Scully’s CAREER proposal (Efficient Scheduling for Machine Learning Training and Inference via the Gittins Index) focuses on one of the hidden challenges behind modern artificial intelligence: how to use computing resources more efficiently. As AI systems become larger and more widely used, they require enormous amounts of energy and computing power, both when they are being trained and when they are answering questions or completing tasks. Scully’s research aims to develop new mathematical tools that help computer systems decide how to allocate those resources more effectively, reducing costs and improving performance.
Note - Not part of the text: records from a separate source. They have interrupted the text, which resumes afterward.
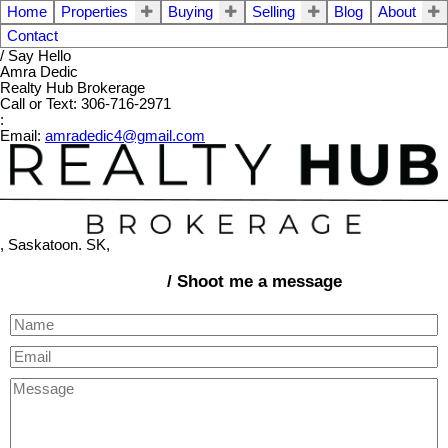
Home
Properties
Buying
Selling
Blog
About
Contact
/ Say Hello
Amra Dedic
Realty Hub Brokerage
Call or Text: 306-716-2971
:
Email:
amradedic4@gmail.com
, Saskatoon. SK,
/ Shoot me a message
At the center of the project is a concept known as the Gittins index, a mathematical method for deciding how to prioritize tasks when their outcomes are uncertain. Scully will use this approach to improve two key stages of machine learning: training new AI models and running those models in real time. His goal is to create scheduling systems that can make better decisions about which computing jobs should receive priority, helping data centers and AI systems operate faster and more efficiently while consuming less energy.
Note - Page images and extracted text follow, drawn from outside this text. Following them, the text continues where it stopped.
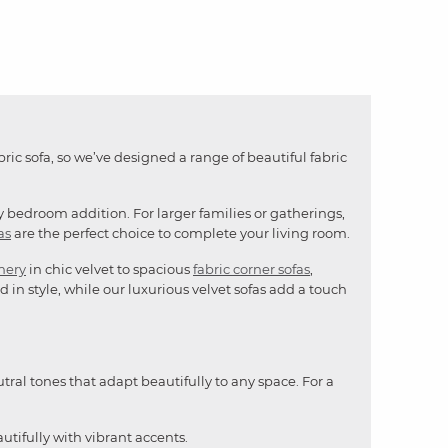
bric sofa, so we’ve designed a range of beautiful fabric
y bedroom addition. For larger families or gatherings,
as
are the perfect choice to complete your living room.
mery
in chic velvet to spacious
fabric corner sofas
,
 in style, while our luxurious velvet sofas add a touch
utral tones that adapt beautifully to any space. For a
utifully with vibrant accents.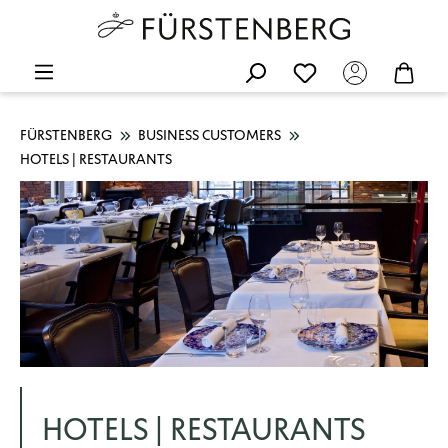
FÜRSTENBERG
BUSINESS CUSTOMERS
HOTELS | RESTAURANTS
HOTELS | RESTAURANTS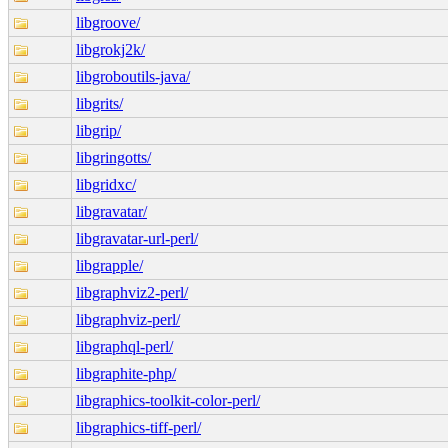
libgroove/
libgrokj2k/
libgroboutils-java/
libgrits/
libgrip/
libgringotts/
libgridxc/
libgravatar/
libgravatar-url-perl/
libgrapple/
libgraphviz2-perl/
libgraphviz-perl/
libgraphql-perl/
libgraphite-php/
libgraphics-toolkit-color-perl/
libgraphics-tiff-perl/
Shafiee’s CAREER proposal (Robust Learning via Optimal Transport) addresses a growing concern in artificial intelligence: reliability. While AI systems often perform well under controlled conditions, they can make serious mistakes when confronted with unfamiliar situations, changing environments, or deliberately manipulated inputs. Shafiee’s research seeks to make AI systems more robust so that they can continue to perform safely and accurately when conditions differ from those encountered during training.

To accomplish this, Shafiee will develop new mathematical frameworks that help AI systems anticipate and withstand uncertainty. His work combines ideas from optimization, probability, and game theory to model a contest between an AI system and a hypothetical adversary attempting to expose its weaknesses. By better understanding this interaction, Shafiee hopes to create AI methods that are more dependable in high-stakes applications such as healthcare, finance, autonomous vehicles, and national security. The project also aims to provide stronger guarantees that AI systems will behave as expected even when faced with unexpected or challenging real-world conditions.
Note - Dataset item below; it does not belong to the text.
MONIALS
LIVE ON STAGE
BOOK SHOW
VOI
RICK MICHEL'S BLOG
It is no surprise that all three proposals are focused on AI in one way or another. Research and teaching in the school are adjusting to recognize the ubiquitous role AI has very quickly come to play in society. In addition to research programs like those of Gölz, Scully, and Shafiee, the school has launched a new focused elective – Data, Decisions and AI – that brings together courses in machine learning, reinforcement learning, data mining, causal inference, and ethics, while explicitly connecting them to the core principles of operations research.

David Shmoys, the Laibe/Acheson Professor of Business Management & Leadership Studies, sees this focus on AI as a natural fit. “At its core, operations research is about building quantitative models that guide intelligent decision-making,” Shmoys said. “That process has always involved several interlocking components: defining what ‘better’ means through optimization, modeling uncertainty using probability combined with statistical tools, and developing algorithms to achieve it. 

Those same components now underpin modern AI systems. 

 “When you go under the hood and look at how AI does what it does, the prediction mechanisms, the learning, the reasoning – it’s all using algorithms, methods and models that have been central to the operations research community for decades,” Shmoys said.